Related Experiment Videos
Machine Learning Characterization of Readmissions After Chronic Subdural Hematoma Hospitalizations
Huanwen Chen1, Marco Colasurdo2, Matthew K McIntyre3
1Neurology, University of Maryland Medical Center, Baltimore.
Neurology
|August 7, 2026
Summary
Readmissions after chronic or subacute subdural hematoma (cSDH/sSDH) are common and diverse, often unrelated to surgical recurrence. Machine learning identified distinct patient groups, necessitating tailored care strategies beyond surgical focus.
Area of Science:
- Neurosurgery
- Geriatrics
- Data Science
Background:
- Readmission after chronic or subacute subdural hematoma (cSDH/sSDH) hospitalization is frequent.
- Current focus is mainly on surgical recurrence, neglecting the full spectrum of readmission causes and patient heterogeneity.
Purpose of the Study:
- To characterize the incidence, diversity, and outcomes of 90-day readmissions after cSDH/sSDH hospitalization.
- To identify patient phenotypes with distinct readmission risk profiles using machine learning.
Main Methods:
- Retrospective cohort study using the Nationwide Readmissions Database (2016-2022).
- Included adults nonelectively hospitalized for cSDH/sSDH.

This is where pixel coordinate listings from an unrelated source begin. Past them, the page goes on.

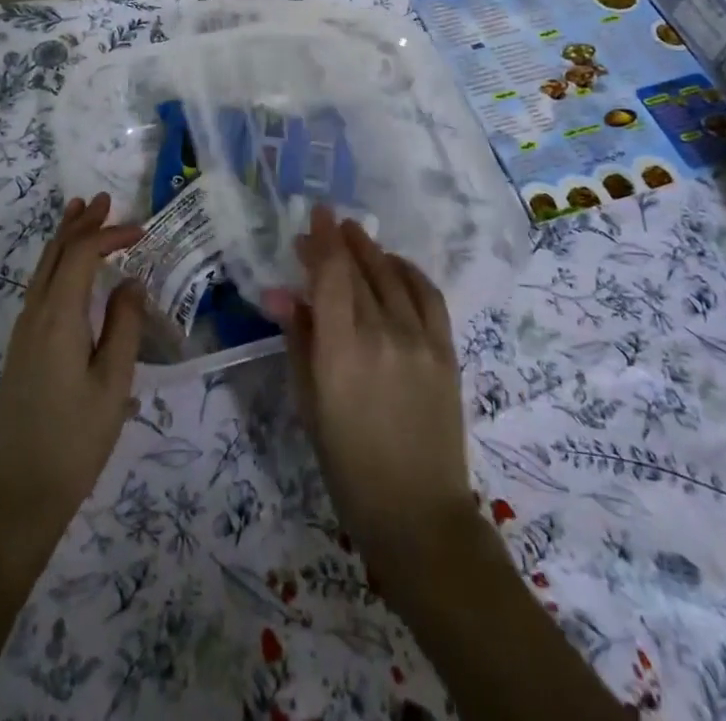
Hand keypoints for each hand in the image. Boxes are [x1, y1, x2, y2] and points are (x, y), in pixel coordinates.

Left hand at [0, 193, 144, 562]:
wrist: (19, 497)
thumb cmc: (75, 442)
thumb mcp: (113, 384)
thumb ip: (124, 327)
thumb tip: (131, 282)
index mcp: (57, 319)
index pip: (81, 256)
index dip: (109, 234)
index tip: (142, 231)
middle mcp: (34, 316)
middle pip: (54, 254)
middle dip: (79, 223)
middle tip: (103, 199)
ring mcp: (23, 333)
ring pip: (42, 269)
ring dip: (64, 239)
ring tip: (81, 214)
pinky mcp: (22, 349)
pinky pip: (39, 288)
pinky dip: (55, 264)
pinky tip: (68, 269)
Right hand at [273, 207, 484, 596]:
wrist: (417, 511)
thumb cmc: (347, 464)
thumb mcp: (309, 403)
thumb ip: (298, 339)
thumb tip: (279, 293)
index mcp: (341, 350)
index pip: (331, 274)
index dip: (322, 239)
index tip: (315, 214)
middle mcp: (381, 334)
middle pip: (360, 269)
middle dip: (340, 241)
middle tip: (326, 226)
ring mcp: (419, 339)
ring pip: (392, 276)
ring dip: (372, 250)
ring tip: (356, 235)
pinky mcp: (445, 349)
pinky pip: (428, 294)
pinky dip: (409, 271)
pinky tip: (395, 264)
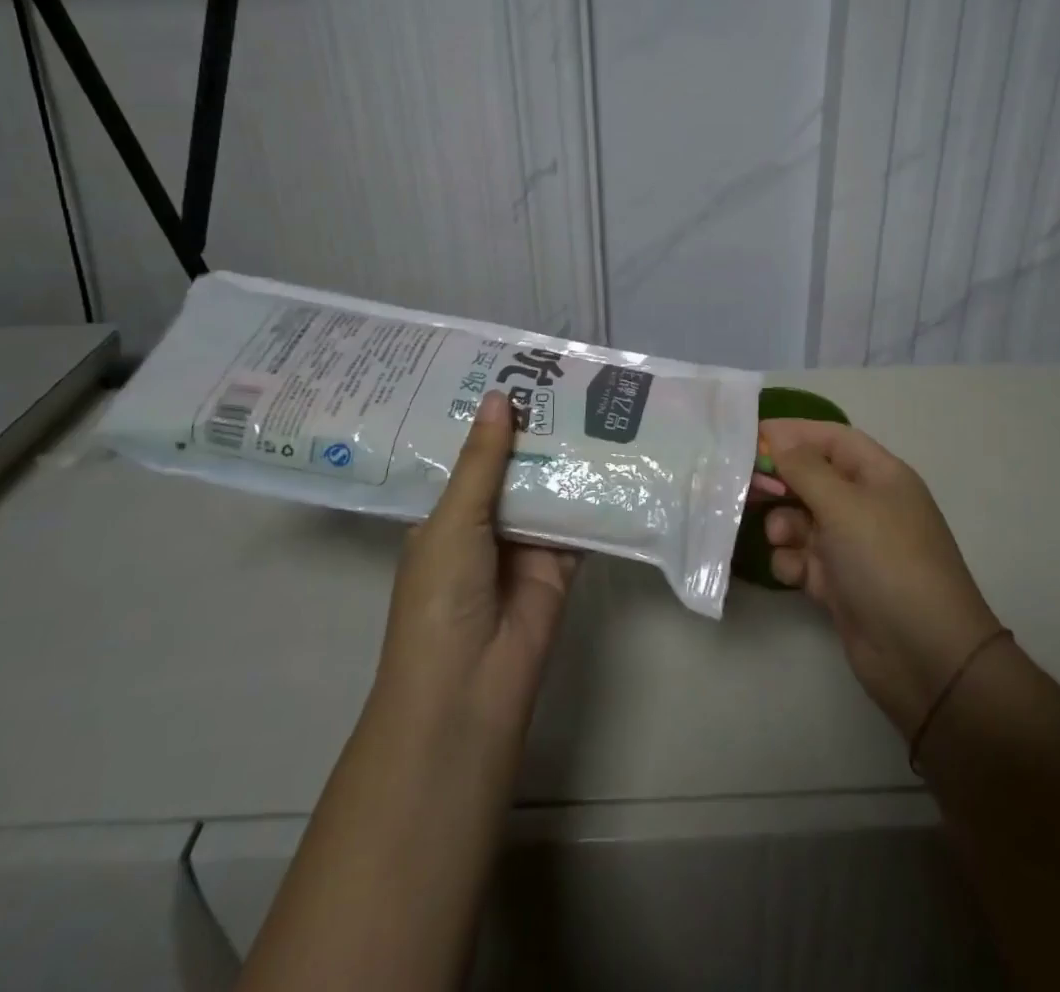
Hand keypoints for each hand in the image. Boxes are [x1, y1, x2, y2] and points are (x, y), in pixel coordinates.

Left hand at [371, 390, 578, 744]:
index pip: (471, 455)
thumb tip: (499, 396)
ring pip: (549, 488)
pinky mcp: (562, 563)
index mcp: (447, 514)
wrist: (470, 687)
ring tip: (596, 402)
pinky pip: (580, 520)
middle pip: (515, 467)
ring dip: (567, 456)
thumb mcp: (453, 521)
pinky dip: (596, 494)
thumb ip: (483, 461)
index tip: (514, 371)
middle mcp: (486, 524)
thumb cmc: (442, 596)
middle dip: (536, 430)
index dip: (490, 418)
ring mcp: (525, 544)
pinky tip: (618, 453)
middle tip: (566, 377)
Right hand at [761, 419, 1003, 740]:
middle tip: (743, 486)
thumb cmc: (886, 562)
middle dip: (780, 480)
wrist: (925, 656)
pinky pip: (805, 559)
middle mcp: (867, 506)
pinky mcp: (841, 584)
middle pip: (814, 478)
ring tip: (779, 538)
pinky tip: (793, 573)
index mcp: (880, 476)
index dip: (793, 433)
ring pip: (804, 520)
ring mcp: (854, 547)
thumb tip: (778, 438)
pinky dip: (792, 561)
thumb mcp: (844, 505)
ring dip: (783, 524)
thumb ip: (805, 468)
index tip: (750, 436)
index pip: (832, 439)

- Machine learning-based phenotyping (Shapley Additive Explanations, K-means clustering) identified patient subgroups.
Main Results:
- 29.0% of patients were readmitted within 90 days, with diverse causes.

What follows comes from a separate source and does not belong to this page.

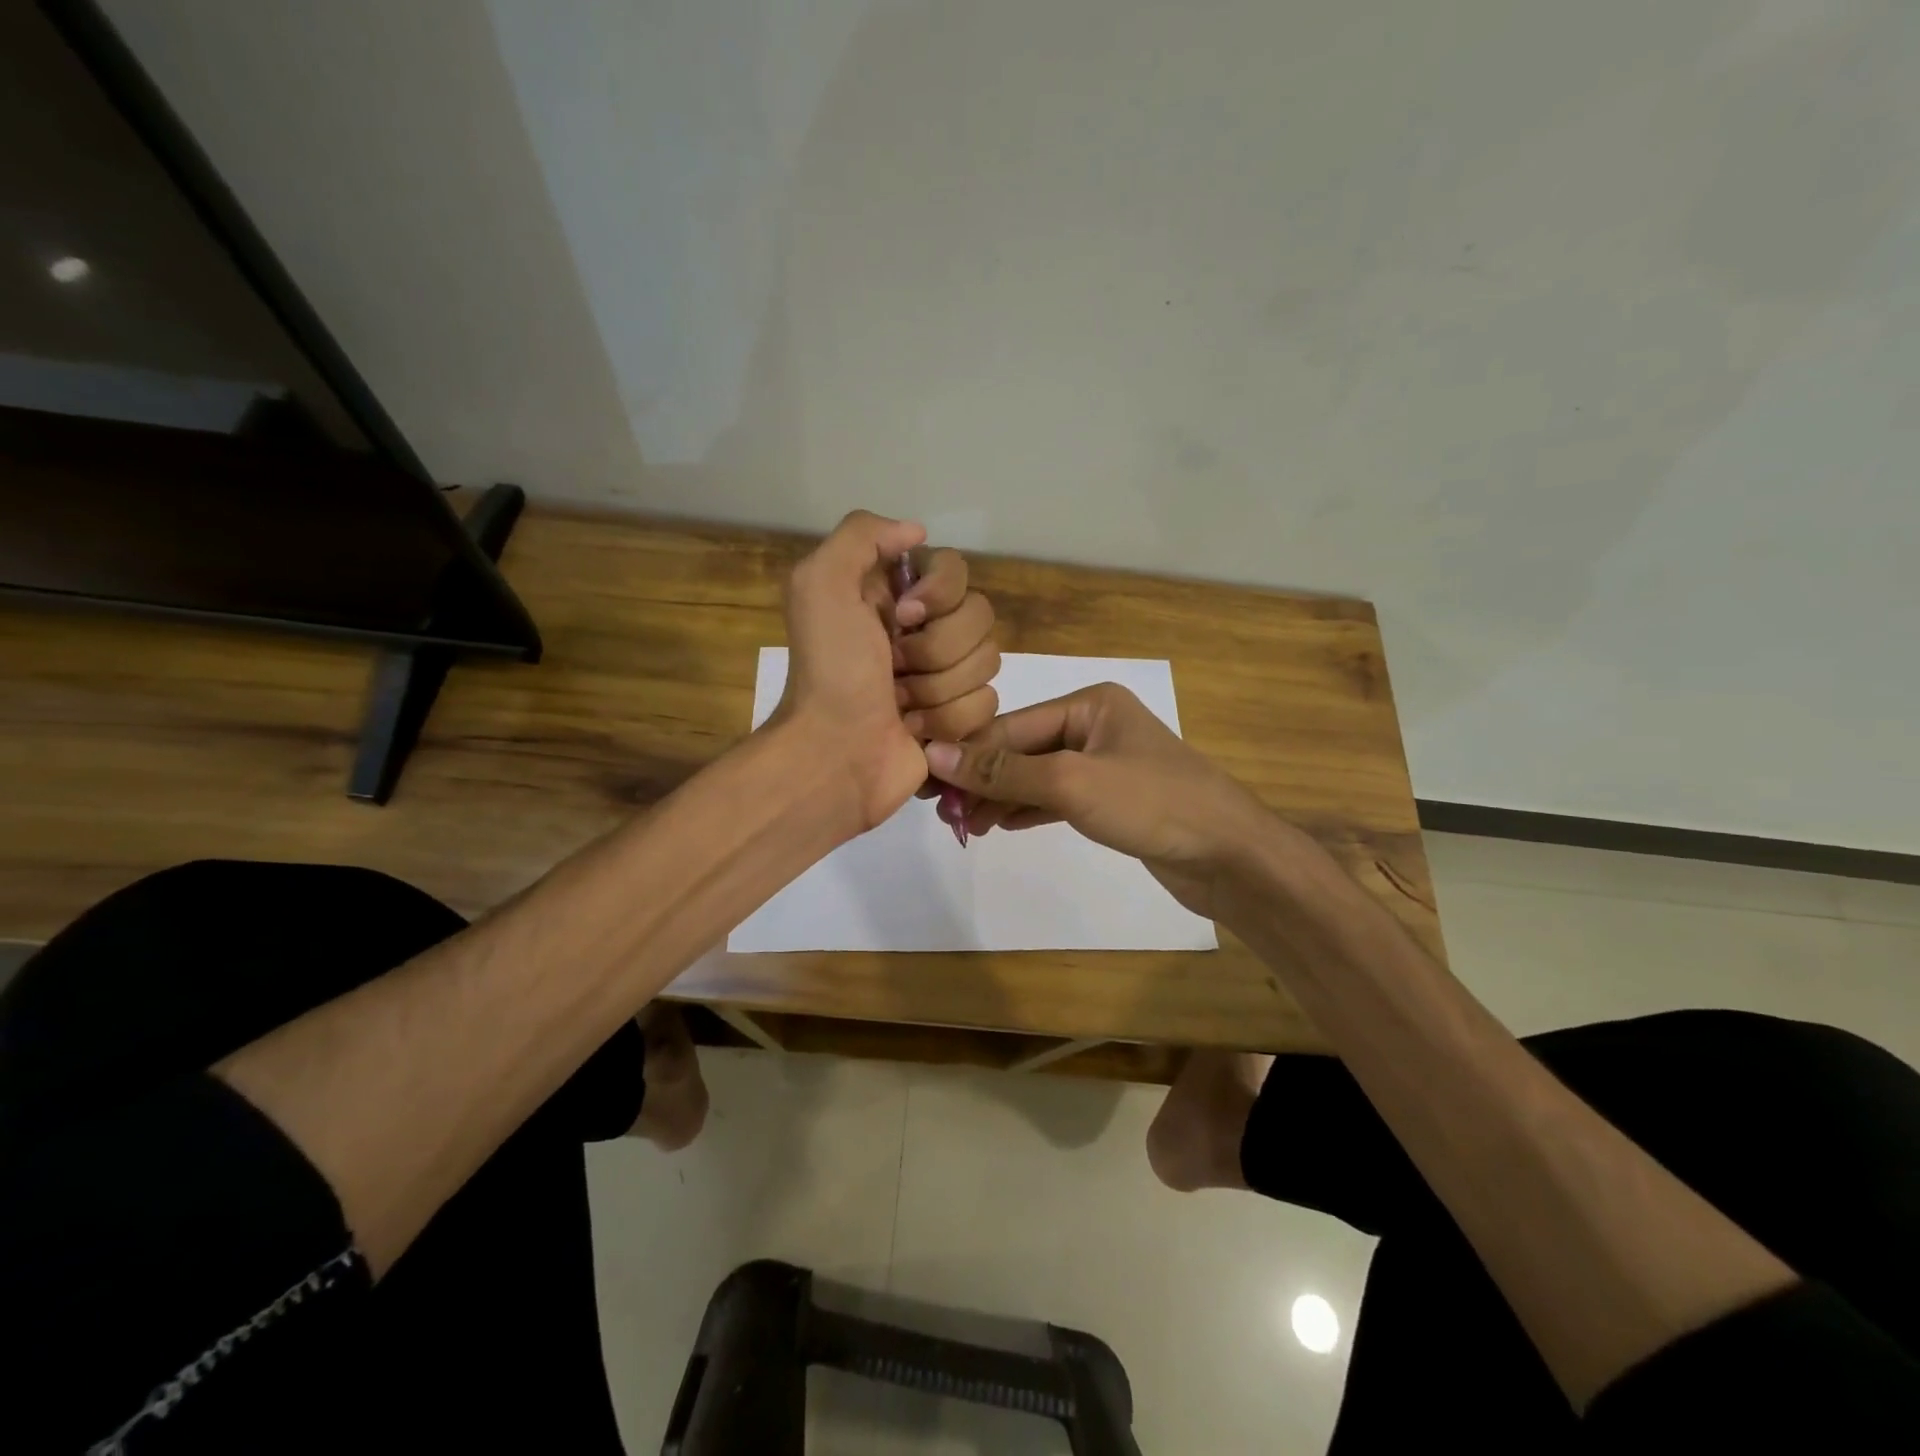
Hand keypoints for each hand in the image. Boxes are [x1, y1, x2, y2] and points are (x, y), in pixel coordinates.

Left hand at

- Non-SDH readmissions (e.g., infection) had higher mortality and disability rates than surgical recurrence.
- Five distinct patient clusters with unique readmission patterns were identified.
Conclusions:
- cSDH/sSDH readmissions are diverse and predominantly nonsurgical, with significant clinical impact.
- Machine learning revealed substantial patient heterogeneity, requiring tailored therapeutic and care strategies.
- Clinical trials and postdischarge care models should expand beyond surgical recurrence to address diverse patient subgroups.